I Fold.

I had a dream about Dad the other night.

He had this basement installed in the house, which — whatever — and he wanted to show me all of the antiques he had started collecting. It was a bizarre collection of ugly statues and souvenirs from places he’d never been. Some he bragged about scoring off eBay. Some still had tags from garage sales.

My father, as far as I know, never stepped foot in an actual garage sale.

The objects were all disturbing. There were weird mechanical creatures that moved when you turned a crank, or were designed to hold cigarettes or toothpicks. He kept them in cages because he was worried about people stealing his things. He wanted to show me his prized possession, something he was keeping way in the back.

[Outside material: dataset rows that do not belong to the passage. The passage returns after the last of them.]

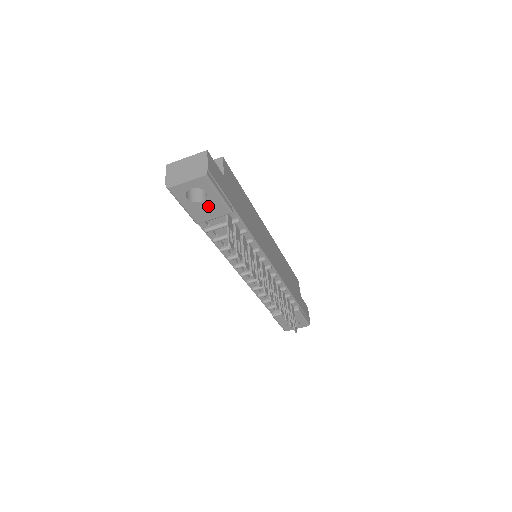
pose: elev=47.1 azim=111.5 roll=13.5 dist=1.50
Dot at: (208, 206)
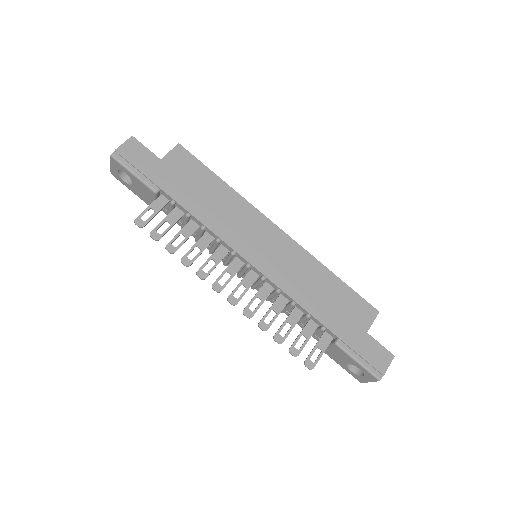
Dot at: (139, 188)
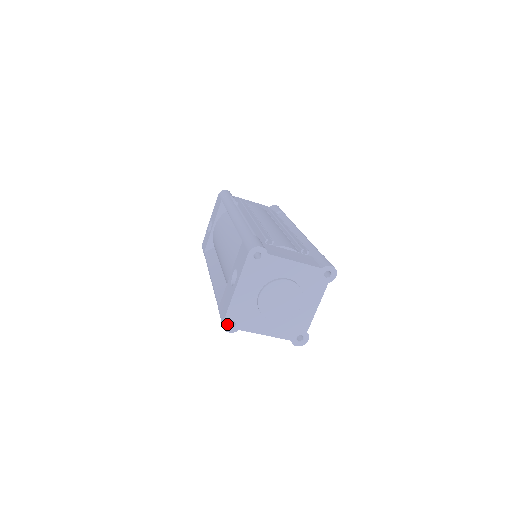
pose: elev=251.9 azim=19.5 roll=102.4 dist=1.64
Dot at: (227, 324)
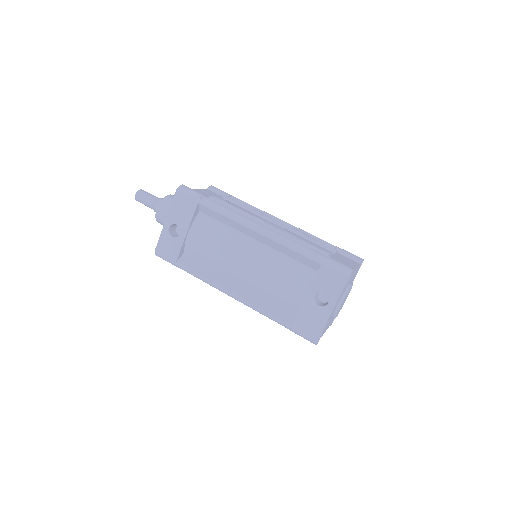
Dot at: occluded
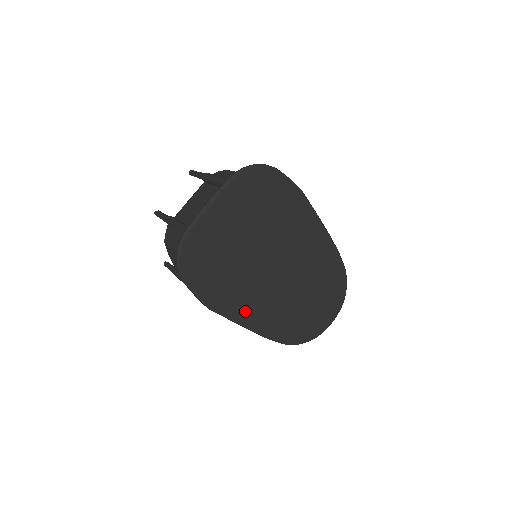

Next to a small Frosty the Snowman in a glass box (something we actually have that appears every Christmas with the decorations), he had this weird Al Jolson statue. I am pretty sure it was the most racist thing I’ve ever seen. “Ain’t that something?” he asked me.

Dad was standing next to me and I could see him and smell him and when his feet moved on the cement I could hear the shuffle of his slippers, that sound of Dad walking around the house, the sound of Dad home late at night or on a Sunday morning. He was there and he was next to me and he was talking to me and sure I didn’t want to look at what he was showing me but I didn’t care because he was right there.

And then I woke up.

There is nothing more horrible than the moment. Because it seems so simple. Close your eyes and he exists. He’s alive and happy, with collectibles and worn slippers and a cup of coffee in his hand. Open your eyes and he’s gone. You have to remember, have to force yourself to remember that he is always going to be gone.

Close your eyes again. Try to push back to that. Try to fall into the dream again. But you can’t. Because you remembered. And if you try to go back to that dream, it’ll be different. You’ll know it’s all fake, fabricated as a pacifier. Not the real thing.

A blink of an eye. That’s all it takes. Your brain won’t let you fool yourself for very long. He’s gone. All you can do is cry about it, and wish for more dreams.